Mates’ Crates, a series headed up by our friend Andrei Sandu, dives into the tales behind records and digs deeper into our connections to music. This time, the iconic Bill Withers with the iconic "Don't It Make It Better".
Label: CBS | Year: 1978 | Discogs: Bill Withers - 'Bout Love
In a world of Spotify and Apple Music, there's a lot to be said for taking the time out to listen to albums again. But I'd be lying if I said every track on every album was solid gold. Most on "'Bout Love" are though. In particular, "Don't It Make It Better" is uplifting perfection, and "You Got The Stuff" is a regular motivator (alongside the likes of William Onyeabor's "Fantastic Man").
Withers was born in 1938 in the small mining town of Slab Fork, West Virginia and served in the Navy for nine years before relocating to LA to start a music career. For a man who set the record for the longest sustained note on a chart hit (holding a high E for 18 seconds on "Lovely Day"), I was surprised to read that he developed a stammer as a child.
While recording self-funded demo tapes and performing them in local clubs, Withers worked as a mechanic for several companies including IBM and Ford. His debut single, "Three Nights and a Morning" (produced by early Moog adopter Mort Garson) went unnoticed at the time but was later reworked into the iconic "Harlem".

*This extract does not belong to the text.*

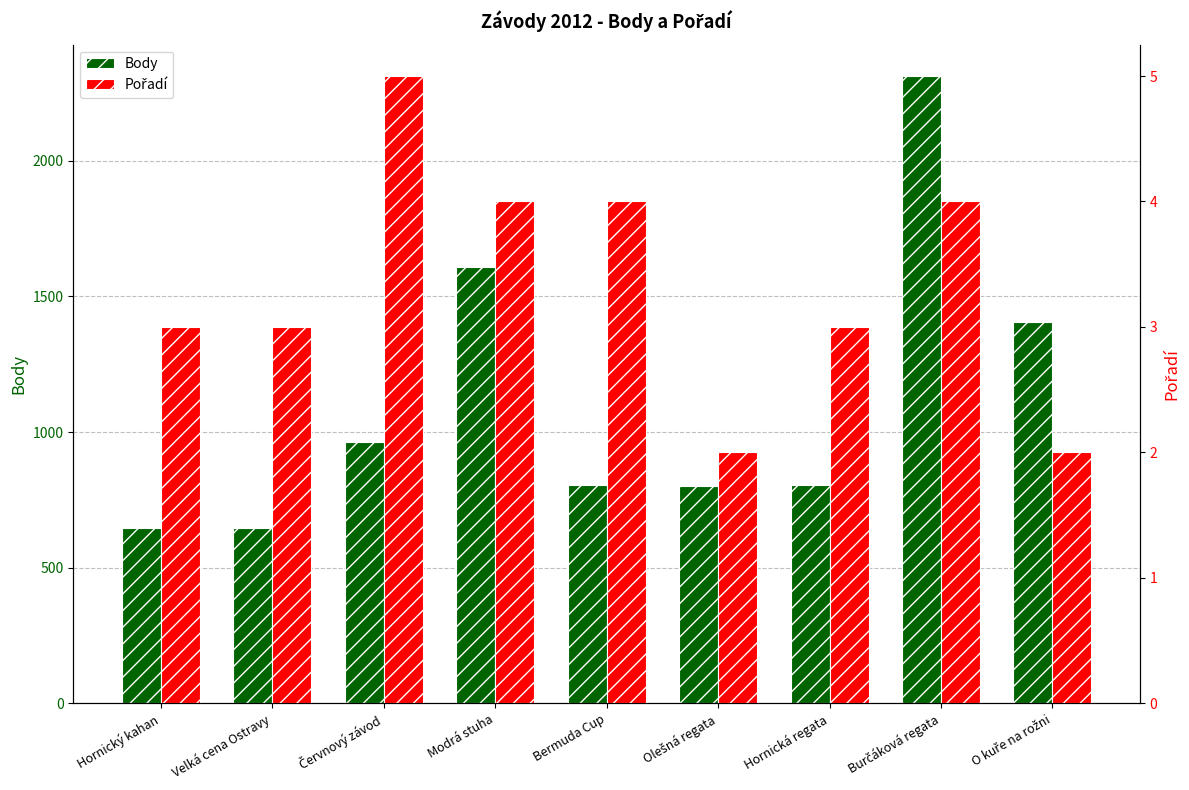

What is the average value of the Body series?

1110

His debut album "Just As I Am" (produced by Booker T) scored hits with "Ain't No Sunshine" and "Grandma's Hands". Initially reluctant to quit his day job, aware of the fickleness of the music industry, Withers began touring with members of The Watts 103rd Street Rhythm Band and producing for other artists including Gladys Knight. In 1974 - alongside James Brown, Etta James and B.B. King, Withers performed in Zaire ahead of the historic "Rumble in the Jungle" fight between George Foreman and Muhammad Ali.
When A&R executives repeatedly refused to approve songs for his album (all the more frustrating as they released an educational album by Mr. T), Withers spent the early eighties focused on joint projects including "Just The Two Of Us" with Grover Washington Jr. and "Soul Shadows" with The Crusaders.
These disagreements with label bosses over his sound ultimately led to Withers' retirement in 1985, though versions of his music (including Ben Liebrand's unforgettable "Sunshine Mix" of "Lovely Day") continued to be released. Alongside the three Grammys and six nominations amassed during his performing career, Withers joined the Songwriters Hall of Fame in 2005 and the Rock and Roll Hall of Fame in 2015.
Musicians from Sade and D'Angelo to Justin Timberlake, John Legend and Ed Sheeran cite Withers as an inspiration, and his songs have been sampled by Kendrick Lamar, DMX, Eminem, Blackstreet and many more.
So in the week of what would have been his 85th birthday, put on some Bill Withers and have a Lovely Day.